▶ **Arbeitsauftrag 1**
In welchem Rahmen ist die Lernplattform „Eternal Echoes“ laut dem Text zur Holocaust Education entstanden?
▶ **Arbeitsauftrag 2**
Wiederholen Sie aus dem Text zur Holocaust Education wortgetreu den Abschnitt, der mit den Worten einsetzt, in denen „Chair: Christoph Kühberger“ steht, und mit „Regina Wonisch (Wien)“ schließt.

▶ **Text zur Analyse**
§

PANEL 20
Geschichtsdidaktik und Nationalsozialismus*

Chair: Christoph Kühberger (Salzburg)

Freitag, 17. April 2020, 09:00–10:30, U 1

Holocaust Education als transnationale Herausforderung

Regina Wonisch (Wien)

Die immer wiederkehrenden Jubiläen zum Jahr 1938 reichen nicht aus, um gegen rechtspopulistisches Gedankengut anzukämpfen. Es braucht eine Verstetigung der „Holocaust Education“ in den Schulen. Doch für viele SchülerInnen sind die klassischen nationalen Gedächtnisorte und -rituale nicht anschlussfähig. Sie haben entweder eine andere Perspektive auf den Nationalsozialismus oder gar keinen Bezug zur Vergangenheit der Mehrheitsgesellschaft. Konsens besteht darin, dass es bei der „Holocaust Education“ nicht nur um die Vermittlung historischen Wissens, sondern vielmehr um eine gegen Rassismus und Rechtsextremismus immunisierende Werteerziehung geht. Anhand der Internet-Lernplattform „Eternal Echoes. Teach and Learn about the Holocaust“, die im Rahmen eines EU-Projekts entstanden ist, soll der Frage nach neuen Lerntools, die der NS-Geschichte unterschiedlicher europäischer Länder Rechnung tragen, und den Herausforderungen einer transnationalen „Holocaust Education“ nachgegangen werden.

§

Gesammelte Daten
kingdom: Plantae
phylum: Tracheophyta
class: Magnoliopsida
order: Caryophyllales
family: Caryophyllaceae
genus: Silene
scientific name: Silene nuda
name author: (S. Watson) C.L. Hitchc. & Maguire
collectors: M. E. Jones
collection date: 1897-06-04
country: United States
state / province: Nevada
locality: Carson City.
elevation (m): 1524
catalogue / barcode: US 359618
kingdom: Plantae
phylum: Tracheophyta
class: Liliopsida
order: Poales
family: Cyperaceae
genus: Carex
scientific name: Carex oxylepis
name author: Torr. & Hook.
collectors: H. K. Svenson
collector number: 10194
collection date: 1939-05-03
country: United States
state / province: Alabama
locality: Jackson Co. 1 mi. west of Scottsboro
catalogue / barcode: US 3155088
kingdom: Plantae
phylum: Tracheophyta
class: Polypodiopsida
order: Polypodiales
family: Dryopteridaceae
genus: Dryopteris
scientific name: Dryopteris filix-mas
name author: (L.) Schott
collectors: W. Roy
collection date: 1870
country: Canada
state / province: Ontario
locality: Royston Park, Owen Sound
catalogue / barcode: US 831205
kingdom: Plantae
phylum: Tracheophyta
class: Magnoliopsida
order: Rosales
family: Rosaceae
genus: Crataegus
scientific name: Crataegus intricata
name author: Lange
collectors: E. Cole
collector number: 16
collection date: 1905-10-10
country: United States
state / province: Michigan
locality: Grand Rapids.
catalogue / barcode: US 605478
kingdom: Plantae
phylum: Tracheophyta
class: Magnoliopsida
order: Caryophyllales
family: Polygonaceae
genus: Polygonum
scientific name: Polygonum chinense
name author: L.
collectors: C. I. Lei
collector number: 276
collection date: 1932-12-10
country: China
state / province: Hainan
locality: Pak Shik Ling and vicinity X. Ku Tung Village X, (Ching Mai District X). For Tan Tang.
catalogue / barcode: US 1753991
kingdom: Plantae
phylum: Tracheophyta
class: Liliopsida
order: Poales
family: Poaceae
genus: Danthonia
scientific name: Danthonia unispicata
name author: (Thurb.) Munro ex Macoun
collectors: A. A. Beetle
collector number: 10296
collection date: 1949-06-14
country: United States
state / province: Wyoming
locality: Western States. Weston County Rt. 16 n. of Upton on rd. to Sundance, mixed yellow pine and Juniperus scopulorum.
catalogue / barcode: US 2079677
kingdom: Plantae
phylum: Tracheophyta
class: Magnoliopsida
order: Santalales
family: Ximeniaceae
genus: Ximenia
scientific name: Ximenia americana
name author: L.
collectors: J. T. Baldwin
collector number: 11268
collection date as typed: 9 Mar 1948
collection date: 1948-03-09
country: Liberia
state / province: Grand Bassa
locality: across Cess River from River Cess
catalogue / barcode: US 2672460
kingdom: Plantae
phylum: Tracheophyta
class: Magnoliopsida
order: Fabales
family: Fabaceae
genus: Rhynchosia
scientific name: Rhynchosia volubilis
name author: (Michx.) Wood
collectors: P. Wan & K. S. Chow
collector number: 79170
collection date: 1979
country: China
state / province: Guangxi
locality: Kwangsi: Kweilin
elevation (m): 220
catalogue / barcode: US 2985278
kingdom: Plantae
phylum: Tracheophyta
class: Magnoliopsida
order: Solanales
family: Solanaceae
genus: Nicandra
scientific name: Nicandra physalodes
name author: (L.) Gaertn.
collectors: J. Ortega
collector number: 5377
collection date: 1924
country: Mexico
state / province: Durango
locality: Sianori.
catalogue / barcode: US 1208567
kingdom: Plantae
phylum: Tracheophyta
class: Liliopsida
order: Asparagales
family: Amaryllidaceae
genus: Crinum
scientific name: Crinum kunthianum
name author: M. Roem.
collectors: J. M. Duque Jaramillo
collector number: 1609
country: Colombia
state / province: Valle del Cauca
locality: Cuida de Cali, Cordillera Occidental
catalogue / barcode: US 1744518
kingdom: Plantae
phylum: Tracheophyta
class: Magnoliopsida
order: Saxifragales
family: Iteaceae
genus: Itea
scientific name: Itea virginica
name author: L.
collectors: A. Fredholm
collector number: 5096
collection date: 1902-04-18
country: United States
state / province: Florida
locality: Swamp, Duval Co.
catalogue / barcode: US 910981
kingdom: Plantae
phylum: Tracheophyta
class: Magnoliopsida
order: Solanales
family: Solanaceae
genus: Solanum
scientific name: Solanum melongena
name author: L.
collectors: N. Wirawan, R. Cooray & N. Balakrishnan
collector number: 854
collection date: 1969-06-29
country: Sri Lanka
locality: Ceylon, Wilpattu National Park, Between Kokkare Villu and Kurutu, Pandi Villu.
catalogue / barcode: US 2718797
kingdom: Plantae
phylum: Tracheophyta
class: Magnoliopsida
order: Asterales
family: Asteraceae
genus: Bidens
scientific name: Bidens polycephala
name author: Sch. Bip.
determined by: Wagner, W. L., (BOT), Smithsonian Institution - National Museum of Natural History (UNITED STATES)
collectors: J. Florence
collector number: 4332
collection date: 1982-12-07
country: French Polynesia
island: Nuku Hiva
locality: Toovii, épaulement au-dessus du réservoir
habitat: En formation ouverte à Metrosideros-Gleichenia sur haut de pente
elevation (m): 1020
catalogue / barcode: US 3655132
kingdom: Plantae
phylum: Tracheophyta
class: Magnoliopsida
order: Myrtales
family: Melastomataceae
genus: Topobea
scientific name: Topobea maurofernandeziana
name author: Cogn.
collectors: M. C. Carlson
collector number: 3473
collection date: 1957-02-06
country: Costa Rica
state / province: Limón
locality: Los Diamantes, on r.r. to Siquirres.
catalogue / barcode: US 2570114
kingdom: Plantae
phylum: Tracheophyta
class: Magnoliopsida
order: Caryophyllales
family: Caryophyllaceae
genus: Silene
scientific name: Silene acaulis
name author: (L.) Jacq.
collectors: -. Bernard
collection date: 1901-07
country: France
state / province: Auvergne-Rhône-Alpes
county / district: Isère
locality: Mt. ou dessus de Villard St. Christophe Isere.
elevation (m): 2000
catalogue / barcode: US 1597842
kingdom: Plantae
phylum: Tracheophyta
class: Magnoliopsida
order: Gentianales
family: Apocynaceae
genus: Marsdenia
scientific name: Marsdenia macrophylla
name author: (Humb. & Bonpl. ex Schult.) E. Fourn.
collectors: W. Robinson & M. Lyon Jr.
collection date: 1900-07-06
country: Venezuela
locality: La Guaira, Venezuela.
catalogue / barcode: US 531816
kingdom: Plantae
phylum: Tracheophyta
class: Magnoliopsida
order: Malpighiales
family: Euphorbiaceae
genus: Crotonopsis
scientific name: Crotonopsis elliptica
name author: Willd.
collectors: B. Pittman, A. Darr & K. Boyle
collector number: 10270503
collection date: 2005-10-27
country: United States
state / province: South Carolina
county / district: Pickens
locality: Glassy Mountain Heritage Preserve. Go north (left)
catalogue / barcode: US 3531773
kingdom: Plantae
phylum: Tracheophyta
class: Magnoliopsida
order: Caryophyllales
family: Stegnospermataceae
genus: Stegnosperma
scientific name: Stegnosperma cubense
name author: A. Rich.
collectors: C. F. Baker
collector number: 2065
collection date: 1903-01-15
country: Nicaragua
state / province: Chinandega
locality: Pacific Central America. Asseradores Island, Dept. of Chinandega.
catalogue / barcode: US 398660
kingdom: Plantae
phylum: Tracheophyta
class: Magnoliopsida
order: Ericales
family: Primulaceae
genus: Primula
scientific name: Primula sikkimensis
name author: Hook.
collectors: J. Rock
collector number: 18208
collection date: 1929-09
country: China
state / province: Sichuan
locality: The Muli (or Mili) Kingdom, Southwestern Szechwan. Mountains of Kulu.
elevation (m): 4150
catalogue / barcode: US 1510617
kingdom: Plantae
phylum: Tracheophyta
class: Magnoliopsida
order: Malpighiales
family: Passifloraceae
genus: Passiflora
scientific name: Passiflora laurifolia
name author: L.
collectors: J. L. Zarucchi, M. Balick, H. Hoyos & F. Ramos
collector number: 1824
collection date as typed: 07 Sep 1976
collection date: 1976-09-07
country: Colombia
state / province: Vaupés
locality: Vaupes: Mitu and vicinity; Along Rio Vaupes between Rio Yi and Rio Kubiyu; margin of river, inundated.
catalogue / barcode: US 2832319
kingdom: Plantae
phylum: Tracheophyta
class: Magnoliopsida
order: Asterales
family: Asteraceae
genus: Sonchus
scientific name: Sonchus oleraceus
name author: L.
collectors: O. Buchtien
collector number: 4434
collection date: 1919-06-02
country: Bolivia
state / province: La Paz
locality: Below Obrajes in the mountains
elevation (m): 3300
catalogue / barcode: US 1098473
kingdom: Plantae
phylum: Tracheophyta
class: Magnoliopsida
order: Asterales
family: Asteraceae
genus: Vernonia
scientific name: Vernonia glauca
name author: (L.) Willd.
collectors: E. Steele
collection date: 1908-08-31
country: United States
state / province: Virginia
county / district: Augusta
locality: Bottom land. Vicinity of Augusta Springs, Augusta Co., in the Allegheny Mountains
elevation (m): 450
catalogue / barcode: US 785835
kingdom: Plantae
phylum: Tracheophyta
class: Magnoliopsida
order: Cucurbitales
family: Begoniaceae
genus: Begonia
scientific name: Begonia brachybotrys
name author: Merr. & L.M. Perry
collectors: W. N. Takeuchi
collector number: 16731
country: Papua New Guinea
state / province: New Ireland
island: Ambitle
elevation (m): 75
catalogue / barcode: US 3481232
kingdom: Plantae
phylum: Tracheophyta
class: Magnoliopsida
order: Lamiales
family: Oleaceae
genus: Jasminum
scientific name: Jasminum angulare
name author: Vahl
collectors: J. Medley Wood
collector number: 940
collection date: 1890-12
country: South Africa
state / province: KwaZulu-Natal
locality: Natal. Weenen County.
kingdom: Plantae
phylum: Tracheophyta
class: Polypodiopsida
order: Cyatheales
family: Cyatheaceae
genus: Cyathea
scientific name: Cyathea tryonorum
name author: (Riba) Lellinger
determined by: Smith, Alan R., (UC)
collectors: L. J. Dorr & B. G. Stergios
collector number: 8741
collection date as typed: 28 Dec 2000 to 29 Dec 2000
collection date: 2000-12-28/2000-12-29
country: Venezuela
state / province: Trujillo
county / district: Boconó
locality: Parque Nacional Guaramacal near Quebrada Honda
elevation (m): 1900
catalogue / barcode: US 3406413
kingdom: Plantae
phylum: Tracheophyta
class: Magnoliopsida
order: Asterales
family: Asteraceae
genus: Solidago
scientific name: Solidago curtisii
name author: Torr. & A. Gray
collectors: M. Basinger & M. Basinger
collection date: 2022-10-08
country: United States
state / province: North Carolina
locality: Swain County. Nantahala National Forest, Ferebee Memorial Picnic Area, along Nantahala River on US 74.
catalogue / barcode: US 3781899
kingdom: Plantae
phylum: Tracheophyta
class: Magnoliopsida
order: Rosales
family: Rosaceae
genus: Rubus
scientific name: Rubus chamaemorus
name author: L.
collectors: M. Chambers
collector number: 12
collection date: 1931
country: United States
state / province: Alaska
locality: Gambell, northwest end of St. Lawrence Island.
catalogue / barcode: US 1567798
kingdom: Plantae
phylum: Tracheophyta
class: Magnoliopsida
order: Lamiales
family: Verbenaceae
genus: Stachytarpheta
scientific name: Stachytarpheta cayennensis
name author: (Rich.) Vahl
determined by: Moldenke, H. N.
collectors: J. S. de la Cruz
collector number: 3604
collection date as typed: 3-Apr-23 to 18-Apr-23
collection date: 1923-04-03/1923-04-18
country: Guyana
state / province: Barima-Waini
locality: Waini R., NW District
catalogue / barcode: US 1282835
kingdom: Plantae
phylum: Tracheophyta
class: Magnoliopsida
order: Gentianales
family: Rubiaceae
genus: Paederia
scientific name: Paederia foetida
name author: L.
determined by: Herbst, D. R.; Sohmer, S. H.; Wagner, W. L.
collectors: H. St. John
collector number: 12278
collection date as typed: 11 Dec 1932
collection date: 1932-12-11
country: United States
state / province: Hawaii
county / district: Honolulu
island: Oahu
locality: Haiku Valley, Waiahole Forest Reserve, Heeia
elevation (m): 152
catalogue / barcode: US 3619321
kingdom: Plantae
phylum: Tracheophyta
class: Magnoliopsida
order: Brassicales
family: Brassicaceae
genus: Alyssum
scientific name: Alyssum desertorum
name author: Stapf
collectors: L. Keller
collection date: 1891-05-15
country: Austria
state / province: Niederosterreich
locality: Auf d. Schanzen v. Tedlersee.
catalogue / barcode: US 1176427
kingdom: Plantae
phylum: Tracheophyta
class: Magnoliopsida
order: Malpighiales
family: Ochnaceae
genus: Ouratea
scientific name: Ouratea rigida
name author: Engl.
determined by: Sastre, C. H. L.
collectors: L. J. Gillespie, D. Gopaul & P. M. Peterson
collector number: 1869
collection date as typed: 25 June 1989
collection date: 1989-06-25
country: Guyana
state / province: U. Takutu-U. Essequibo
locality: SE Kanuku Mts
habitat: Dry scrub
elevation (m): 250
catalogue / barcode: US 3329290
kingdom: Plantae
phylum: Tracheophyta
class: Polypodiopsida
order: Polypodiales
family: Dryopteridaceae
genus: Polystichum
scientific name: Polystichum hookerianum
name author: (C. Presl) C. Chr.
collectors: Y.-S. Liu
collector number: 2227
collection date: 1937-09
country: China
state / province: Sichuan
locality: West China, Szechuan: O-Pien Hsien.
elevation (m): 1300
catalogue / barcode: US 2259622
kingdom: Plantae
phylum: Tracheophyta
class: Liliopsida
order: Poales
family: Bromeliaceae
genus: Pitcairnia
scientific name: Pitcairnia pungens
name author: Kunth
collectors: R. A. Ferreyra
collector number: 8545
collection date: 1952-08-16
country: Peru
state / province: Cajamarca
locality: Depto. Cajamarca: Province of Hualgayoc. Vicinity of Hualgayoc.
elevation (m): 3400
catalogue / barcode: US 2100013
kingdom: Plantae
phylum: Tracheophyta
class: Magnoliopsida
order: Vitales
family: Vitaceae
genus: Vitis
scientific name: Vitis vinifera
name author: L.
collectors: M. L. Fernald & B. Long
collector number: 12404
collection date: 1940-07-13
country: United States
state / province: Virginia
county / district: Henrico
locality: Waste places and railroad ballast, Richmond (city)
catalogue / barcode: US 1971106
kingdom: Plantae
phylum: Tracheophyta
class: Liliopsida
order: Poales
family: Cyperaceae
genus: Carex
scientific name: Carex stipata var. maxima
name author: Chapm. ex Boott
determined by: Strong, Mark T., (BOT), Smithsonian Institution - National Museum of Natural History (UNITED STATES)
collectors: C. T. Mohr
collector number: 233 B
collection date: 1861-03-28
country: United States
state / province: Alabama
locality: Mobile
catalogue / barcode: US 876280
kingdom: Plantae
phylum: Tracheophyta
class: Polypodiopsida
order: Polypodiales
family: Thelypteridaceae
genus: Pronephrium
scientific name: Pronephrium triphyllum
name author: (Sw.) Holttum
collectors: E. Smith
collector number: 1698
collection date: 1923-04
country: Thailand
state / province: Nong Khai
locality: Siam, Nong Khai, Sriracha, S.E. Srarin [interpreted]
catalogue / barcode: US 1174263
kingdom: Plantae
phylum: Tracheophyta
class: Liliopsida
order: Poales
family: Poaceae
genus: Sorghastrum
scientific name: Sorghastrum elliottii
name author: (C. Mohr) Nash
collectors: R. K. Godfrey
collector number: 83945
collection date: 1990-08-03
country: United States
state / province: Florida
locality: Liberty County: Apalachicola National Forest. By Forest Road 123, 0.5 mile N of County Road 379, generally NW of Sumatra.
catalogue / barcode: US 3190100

§

▶ **Antwortfeld 1**
Im Rahmen eines EU-Projekts.

▶ **Antwortfeld 2**
Chair: Christoph Kühberger (Salzburg)

Freitag, 17. April 2020, 09:00–10:30, U 1

Holocaust Education als transnationale Herausforderung

Regina Wonisch (Wien)